As is the case with most scandals, the facts were soon forgotten – consigned to history in the form of various bad jokes. For those under the age of 40, though, the facts surrounding Austria’s antifreeze crisis bear repeating. The discovery, in 1985, that a small number of wineries were adding diethylene glycol, better suited to your car’s radiator, to achieve a greater richness in their plonk made headlines all over the world and caused the complete collapse of Austria’s wine industry. The reputational damage would take decades to undo. Yet today, having for too long found themselves as the punchline, Austria’s winemakers are punching well above their weight.
It may have taken some of us a while to realise, but Austria has bounced back with wines that offer the kind of distinctive terroir-driven character, quality level and ageing potential that would be tricky to find at twice the price from more established wine regions. We’re talking value for money here, rather than cost, because Austria doesn’t do cheap. Its fragmented structure of small plots, an abundance of family wineries and the high number of organic and biodynamic producers results in it offering very little under £10 in the UK, making it a relative stranger to our supermarket shelves. Yet I would argue that such status is actually its strength.
Let’s face it, the entry level wines of many classic regions – Burgundy springs to mind – don’t do such regions many favours. Yet for roughly the same price, you could select a really well made ‘village level’ Austrian white that will deliver so much more. Head north to £20 and the comparisons become even more flattering, with the top-tier wines from the areas of Wachau, Kremstal, Kamptal, Traisental and Wagram offering world-beating quality at a price point that doesn’t mean remortgaging your house just to stock its cellar.
Although discerning sommeliers have been salivating about these wines for a while, collectors have been relatively slow to get onboard. It was only last year that The Wine Society offered its first-ever Austrian en primeur (in bond) promotion, a sell-out success that caused as much surprise as delight for its ebullient buyer, Freddy Bulmer. Yet while fine-wine merchants have upped their ante on Austria in recent years, their selections still pale in comparison to what’s on offer from Burgundy and Bordeaux.
Austria has made its name with the delicious white variety Grüner Veltliner, but it has so much else to offer
Austria has made its name with the indigenous, herbaceous and, frankly, delicious white variety Grüner Veltliner, but it has so much else to offer. Whisper it, but I prefer the Danube’s elegant, complex, yet slightly plumper style of Riesling to that of its celebrated rivals on the Rhine. Styria’s Sauvignon Blanc could convert the most diehard savvy sceptic and gives its pricier counterparts in Pessac-Léognan a run for their money.
Then there’s my latest crush: the plush, nutty Neuberger, from Burgenland, or the aromatic and unusual Gemischter Satz, a field blend (a mix of grapes grown on the same site) from the verdant hills that surround Vienna, best enjoyed with a slice of sausage at a heuriger – a winemaker’s tavern.
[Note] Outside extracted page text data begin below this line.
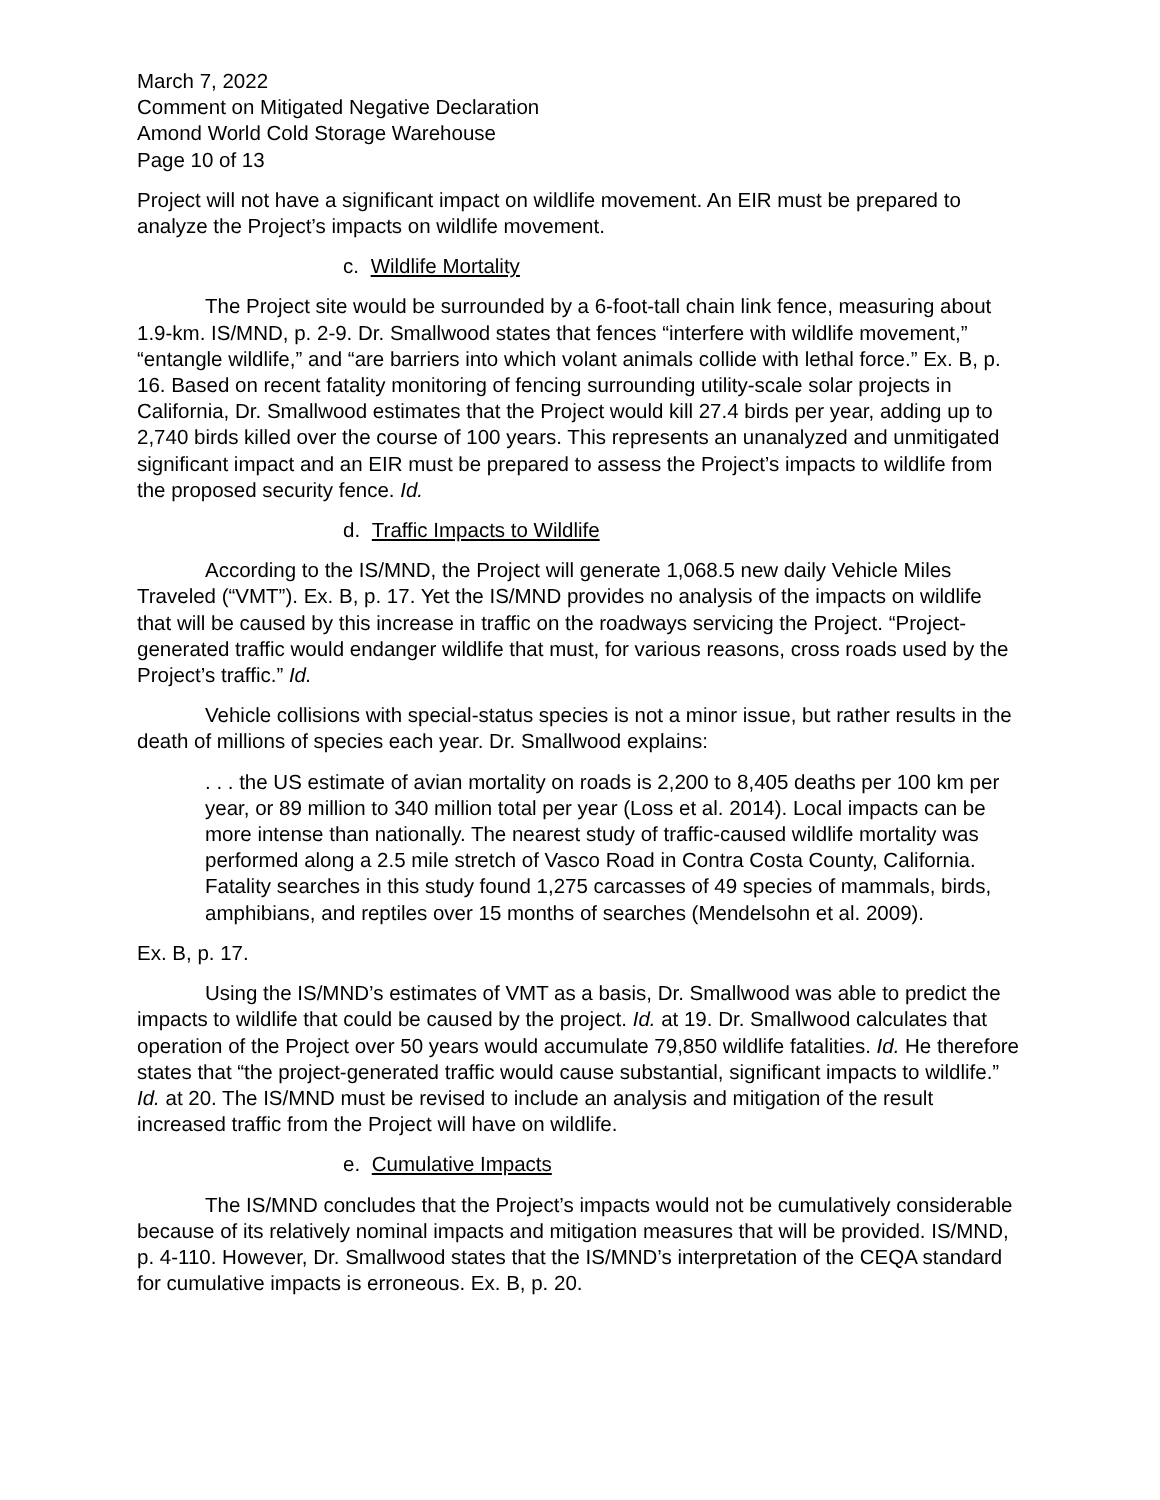March 7, 2022
Comment on Mitigated Negative Declaration
Amond World Cold Storage Warehouse
Page 10 of 13
Project will not have a significant impact on wildlife movement. An EIR must be prepared to analyze the Project’s impacts on wildlife movement.
c. Wildlife Mortality
The Project site would be surrounded by a 6-foot-tall chain link fence, measuring about 1.9-km. IS/MND, p. 2-9. Dr. Smallwood states that fences “interfere with wildlife movement,” “entangle wildlife,” and “are barriers into which volant animals collide with lethal force.” Ex. B, p. 16. Based on recent fatality monitoring of fencing surrounding utility-scale solar projects in California, Dr. Smallwood estimates that the Project would kill 27.4 birds per year, adding up to 2,740 birds killed over the course of 100 years. This represents an unanalyzed and unmitigated significant impact and an EIR must be prepared to assess the Project’s impacts to wildlife from the proposed security fence. Id.
d. Traffic Impacts to Wildlife
According to the IS/MND, the Project will generate 1,068.5 new daily Vehicle Miles Traveled (“VMT”). Ex. B, p. 17. Yet the IS/MND provides no analysis of the impacts on wildlife that will be caused by this increase in traffic on the roadways servicing the Project. “Project-generated traffic would endanger wildlife that must, for various reasons, cross roads used by the Project’s traffic.” Id.
Vehicle collisions with special-status species is not a minor issue, but rather results in the death of millions of species each year. Dr. Smallwood explains:
. . . the US estimate of avian mortality on roads is 2,200 to 8,405 deaths per 100 km per year, or 89 million to 340 million total per year (Loss et al. 2014). Local impacts can be more intense than nationally. The nearest study of traffic-caused wildlife mortality was performed along a 2.5 mile stretch of Vasco Road in Contra Costa County, California. Fatality searches in this study found 1,275 carcasses of 49 species of mammals, birds, amphibians, and reptiles over 15 months of searches (Mendelsohn et al. 2009).
Ex. B, p. 17.
Using the IS/MND’s estimates of VMT as a basis, Dr. Smallwood was able to predict the impacts to wildlife that could be caused by the project. Id. at 19. Dr. Smallwood calculates that operation of the Project over 50 years would accumulate 79,850 wildlife fatalities. Id. He therefore states that “the project-generated traffic would cause substantial, significant impacts to wildlife.” Id. at 20. The IS/MND must be revised to include an analysis and mitigation of the result increased traffic from the Project will have on wildlife.
e. Cumulative Impacts
The IS/MND concludes that the Project’s impacts would not be cumulatively considerable because of its relatively nominal impacts and mitigation measures that will be provided. IS/MND, p. 4-110. However, Dr. Smallwood states that the IS/MND’s interpretation of the CEQA standard for cumulative impacts is erroneous. Ex. B, p. 20.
When it comes to the reds, the world is yet to be fully seduced by the structured, spicy charms of Blaufränkisch, from Leithaburg or Carnuntum, or the beguiling, almost mystical St Laurent, yet both of these varieties offer serious Burgundian-style ageing potential at a relative snip. And finally, let’s not forget the lovely, luscious sweet wines of Lake Neusiedl, which offer noble rot without the princely price tag.
Granted, Austria doesn’t always help itself. Having only established its first appellation (Districtus Austriae Controllatus, or DAC) in 2003, it still offers its own bewildering blend of different descriptions, with terminology more suited to an MW exam paper than a back label. In the Wachau, for example, you’ll find a Germanic classification based on ripeness, with the top wines labelled Smaragd – a leftfield reference to the emerald lizards that inhabit the famous terraces. Around a decade ago, the other famous Danube regions switched to a more sensible French-style system based on vineyard significance, a form of future-proofing championed by the erudite Michael Moosbrugger of Schloss Gobelsburg; other regions are following suit.
Confusing it may be, but then again, Austria is not alone in that regard. And there are signs that appreciation for its wines is growing. Exports hit a new high in 2020, and there is plenty of room for growth.
Having visited the country many times, I am always struck by the humility of those I meet, the openness to opinions and ideas – as evidenced by the appointment of Chris Yorke, an Englishman who cut his teeth in New Zealand to lead the national wine body – and the commitment to quality above all else. Austria’s winemakers have more than atoned for the sins of their predecessors – perhaps the last laugh should be theirs to enjoy.